* **Text**:
++++++

MobileRead Forums - View Single Post

EastEriq · 10-06-2020, 05:31 PM

And these are probably a bit better, I used --disable-trim and the following substitution rules to kill all tags but <U> (used for grammar), <M> (sillabation, phonetic) <L> (resolve abbreviation) and <F> (acception)

Code:

# remove most of the tags but not all from lingoes hebrew dictionaries

cat $1 |\
  sed -e "s|<U>|<br\><i>|g" \
      -e "s|</U>|</i> |g" \
      -e "s|<M>| <b>|g" \
      -e "s|</M>|</b> |g" \
      -e "s|<F>|<br\>‣|g" \
      -e "s|</F>| |g" \
      -e "s|<L>| •|g" \
      -e "s|</L>| |g" \
      -e "s|<[/]*[NCIÒ]>||g" \
      -e "s|<H>|<span>|g" \
      -e 's|<H J="rtl">|<span dir="rtl">|g' \
      -e 's|<H J="rtl" />||g' \
      -e 's|<H />||g' \
      -e "s|</H>|</span>|g" \
      -e 's|\\\"|״|g' \
      -e "s|&gt;&gt;|←|g" \
> $2

ETA: Still within the lines of plain substitutions and not a real XML parser, I've improved a little the treatment of tags, for a better formatting in KR, and caused pyglossary to recognise correctly the dictionary languages. The remaining issue I see is a bidi one, parentheses around Hebrew text in the Hebrew-English dictionary are misplaced, even if they fall inside a <span dir="rtl"></span>

++++++

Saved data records
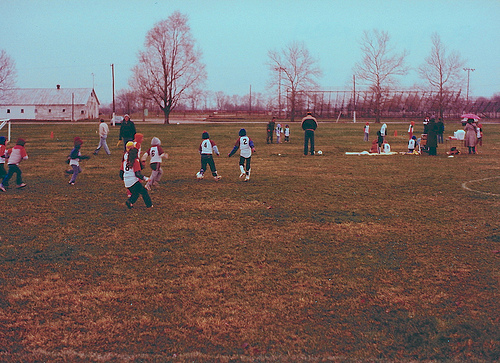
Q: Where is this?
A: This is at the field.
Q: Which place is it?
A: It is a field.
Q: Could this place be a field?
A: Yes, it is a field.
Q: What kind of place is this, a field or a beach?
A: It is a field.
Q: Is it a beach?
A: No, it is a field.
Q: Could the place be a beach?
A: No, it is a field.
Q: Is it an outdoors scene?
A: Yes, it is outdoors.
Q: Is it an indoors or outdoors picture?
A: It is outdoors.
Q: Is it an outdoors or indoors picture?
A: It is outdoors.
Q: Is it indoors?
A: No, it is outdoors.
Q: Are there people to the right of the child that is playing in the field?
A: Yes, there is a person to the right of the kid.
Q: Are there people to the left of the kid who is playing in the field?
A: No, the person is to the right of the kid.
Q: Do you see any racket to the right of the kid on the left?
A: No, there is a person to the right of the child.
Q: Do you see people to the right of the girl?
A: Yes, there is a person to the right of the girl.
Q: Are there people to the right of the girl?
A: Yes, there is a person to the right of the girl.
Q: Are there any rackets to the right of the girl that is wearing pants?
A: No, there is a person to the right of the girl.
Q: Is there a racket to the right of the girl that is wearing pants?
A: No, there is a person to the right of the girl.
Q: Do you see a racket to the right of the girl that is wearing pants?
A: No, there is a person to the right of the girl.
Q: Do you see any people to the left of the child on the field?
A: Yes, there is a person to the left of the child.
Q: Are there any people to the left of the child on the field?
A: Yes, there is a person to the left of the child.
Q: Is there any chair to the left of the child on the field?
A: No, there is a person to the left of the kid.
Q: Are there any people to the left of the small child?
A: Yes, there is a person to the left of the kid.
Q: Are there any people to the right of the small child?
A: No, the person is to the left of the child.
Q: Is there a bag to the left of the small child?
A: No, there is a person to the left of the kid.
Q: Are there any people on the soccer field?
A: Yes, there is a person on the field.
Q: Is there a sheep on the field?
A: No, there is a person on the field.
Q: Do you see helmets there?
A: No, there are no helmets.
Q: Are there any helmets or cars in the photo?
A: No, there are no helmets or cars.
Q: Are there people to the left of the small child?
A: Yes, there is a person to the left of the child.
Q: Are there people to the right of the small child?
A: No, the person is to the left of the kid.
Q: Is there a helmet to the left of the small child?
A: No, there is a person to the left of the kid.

++++++

* **Tasks**:
1. Do these statements agree with the forum post? Answer yes or no for each one and quote the words from the post that decide it. (a) The author used --disable-trim. (b) The author's approach uses a real XML parser. (c) Parentheses around Hebrew text in the Hebrew-English dictionary are still misplaced.
2. Report every line in the rows that contains the word "beach".

* **Results for the exercise**:
1.
(a) Yes: "I used --disable-trim"
(b) No: "Still within the lines of plain substitutions and not a real XML parser"
(c) Yes: "parentheses around Hebrew text in the Hebrew-English dictionary are misplaced"

2.
Q: What kind of place is this, a field or a beach?
Q: Is it a beach?
Q: Could the place be a beach?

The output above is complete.